--- BRIEF ---
Leave every picture out, and retype all the remaining records exactly.

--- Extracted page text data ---
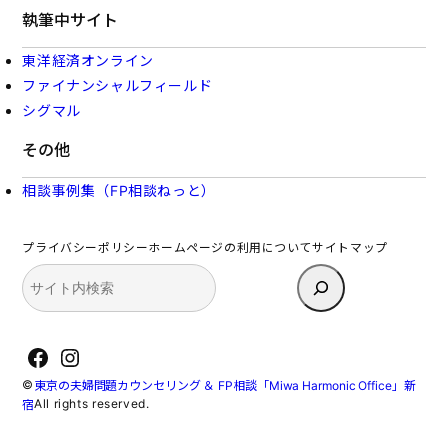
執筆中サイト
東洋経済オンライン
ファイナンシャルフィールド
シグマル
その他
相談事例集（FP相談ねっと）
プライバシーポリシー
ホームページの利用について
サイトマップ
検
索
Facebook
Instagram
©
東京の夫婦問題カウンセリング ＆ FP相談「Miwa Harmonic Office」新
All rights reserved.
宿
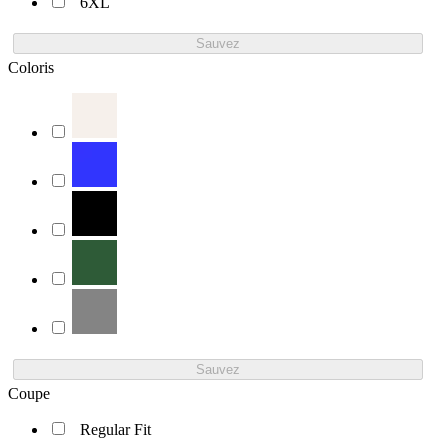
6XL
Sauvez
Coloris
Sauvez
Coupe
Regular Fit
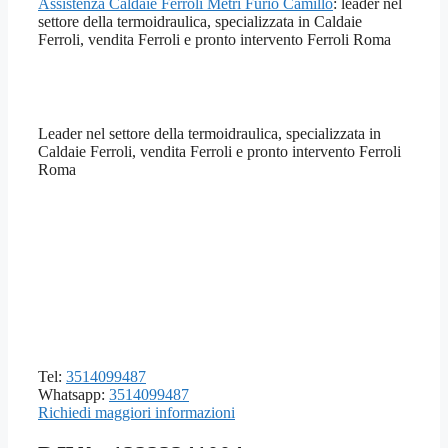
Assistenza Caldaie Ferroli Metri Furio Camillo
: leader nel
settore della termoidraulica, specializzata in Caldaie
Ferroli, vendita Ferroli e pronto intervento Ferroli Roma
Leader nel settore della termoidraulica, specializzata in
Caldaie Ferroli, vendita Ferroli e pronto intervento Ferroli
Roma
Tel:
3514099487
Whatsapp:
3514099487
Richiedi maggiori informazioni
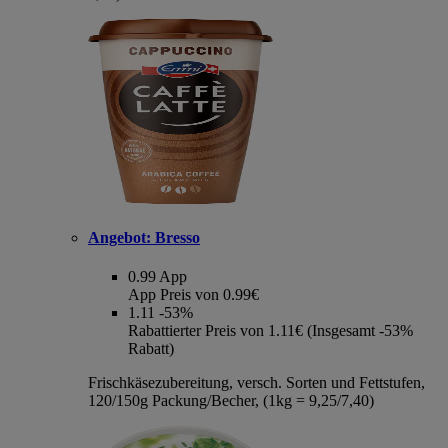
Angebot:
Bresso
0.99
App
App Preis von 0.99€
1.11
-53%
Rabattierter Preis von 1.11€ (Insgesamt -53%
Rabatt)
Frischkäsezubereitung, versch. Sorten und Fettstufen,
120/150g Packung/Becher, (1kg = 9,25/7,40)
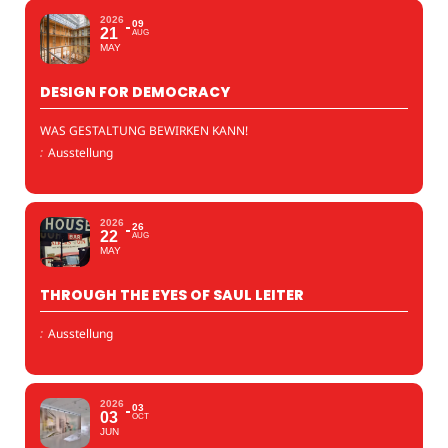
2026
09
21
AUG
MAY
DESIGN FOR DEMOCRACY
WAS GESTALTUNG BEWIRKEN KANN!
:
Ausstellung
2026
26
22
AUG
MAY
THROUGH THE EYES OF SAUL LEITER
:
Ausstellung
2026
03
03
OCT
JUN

--- PROBLEM SOLUTION ---
執筆中サイト
東洋経済オンライン
ファイナンシャルフィールド
シグマル
その他
相談事例集（FP相談ねっと）
プライバシーポリシー
ホームページの利用について
サイトマップ
検
索
Facebook
Instagram
©
東京の夫婦問題カウンセリング ＆ FP相談「Miwa Harmonic Office」新
All rights reserved.
宿
6XL
Sauvez
Coloris
Sauvez
Coupe
Regular Fit
Assistenza Caldaie Ferroli Metri Furio Camillo
: leader nel
settore della termoidraulica, specializzata in Caldaie
Ferroli, vendita Ferroli e pronto intervento Ferroli Roma
Leader nel settore della termoidraulica, specializzata in
Caldaie Ferroli, vendita Ferroli e pronto intervento Ferroli
Roma
Tel:
3514099487
Whatsapp:
3514099487
Richiedi maggiori informazioni
Angebot:
Bresso
0.99
App
App Preis von 0.99€
1.11
-53%
Rabattierter Preis von 1.11€ (Insgesamt -53%
Rabatt)
Frischkäsezubereitung, versch. Sorten und Fettstufen,
120/150g Packung/Becher, (1kg = 9,25/7,40)
2026
09
21
AUG
MAY
DESIGN FOR DEMOCRACY
WAS GESTALTUNG BEWIRKEN KANN!
:
Ausstellung
2026
26
22
AUG
MAY
THROUGH THE EYES OF SAUL LEITER
:
Ausstellung
2026
03
03
OCT
JUN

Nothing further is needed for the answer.